## Aim of the task
Pick up the blog post on why "#" breaks Mercurial repository paths after its last sentence and keep writing it.

## Page extract
----

Monthly Archives: November 2011

The Significance of # For Mercurial

Did you know that you have to encode “#” in your path if you work with Mercurial (hg)? I didn’t.

Let’s say I have a repository named “work#A” and so the usual Mercurial usage:

$ hg clone ~/projects/work#A mybranch
$ hg out ../work#A

wouldn’t work, and anything that requires path to a repository wouldn’t either as long you have a “#” in the path.

Excuse Me, What?

First of all you should read Mercurial’s manual on this, or if you fancy go grab a console and type:

$ hg help urls

The Mercurial guys decided to use “#” delimiter between repository path and revision. Does it sounds like a good feature to have? Can’t tell, I never use it but for me it smells like a legacy thing.

It’s A Feature Alright ..

Let’s say you have a can code in C# and you have projects under directory /media/c#/, so now you want to clone a project.

Unfortunately, if you are using Mercurial, you can’t do this:

$ hg clone /media/c#/mylinuxkernelrewrittenindotnet/ /tmp/dummybranch

to clone mylinuxkernelrewrittenindotnet to /tmp/dummybranch.

It will fail because it cannot find repository in /media/c. And if you DO have repository in /media/c, as long you dont have a tag named /mylinuxkernelrewrittenindotnet/ it will fail which is good because in this case we do not want to clone from /media/c up to tag /mylinuxkernelrewrittenindotnet/.

If you do have BOTH, a repository in /media/c and a tag named /mylinuxkernelrewrittenindotnet/ it will clone just that, successfully, but clearly it is not what you thought it is.

Wait, But I Thought Mercurial Is Intuitive?

Right away you thought you can escape this thing by adding a “\“, but nooo.. it wouldn’t work either.

----

## Data section
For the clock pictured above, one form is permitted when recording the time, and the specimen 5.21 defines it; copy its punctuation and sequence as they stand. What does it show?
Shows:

----

## Answer to this problem
So the Mercurial solution to this is to url-encode that path and put “file:” in front of the path expression. The end result should look like a URL.

Through research we know that a # url-encoded to %23. So with that knowledge, now you can do this:

$ hg clone file:/media/c%23/mylinuxkernelrewrittenindotnet/ /tmp/dummybranch

you can also use relative path as usual:

$ hg out file:../../../../work/foo%231

or :

$ hg pull file:~/work/foo%232

which I have to admit is such a hassle. But really, the alternatives to this (in Mercurial) are:

  • Just rename that stupid directory, or
  • Avoid it by using symlink without “#” in it, or
  • Not to write full path every time at all. In Mercurial we can define paths in hgrc (or .hgrc) and use them as alias.

Why I Think This # Is Ugly

Because the damned “-r” parameter exists, alive, and working that’s why.

Want to clone up to a revision? Type this:

$ hg clone -r 30 repopath newclone

Want to pull a revision from a remote repository? Type this:

$ hg pull -r c723c2da

The reasoning why they have to treat “#” as revision identifier in a path is beyond me. Honestly I never use that feature and probably never will, I cannot think of a situation where this “feature” will be useful.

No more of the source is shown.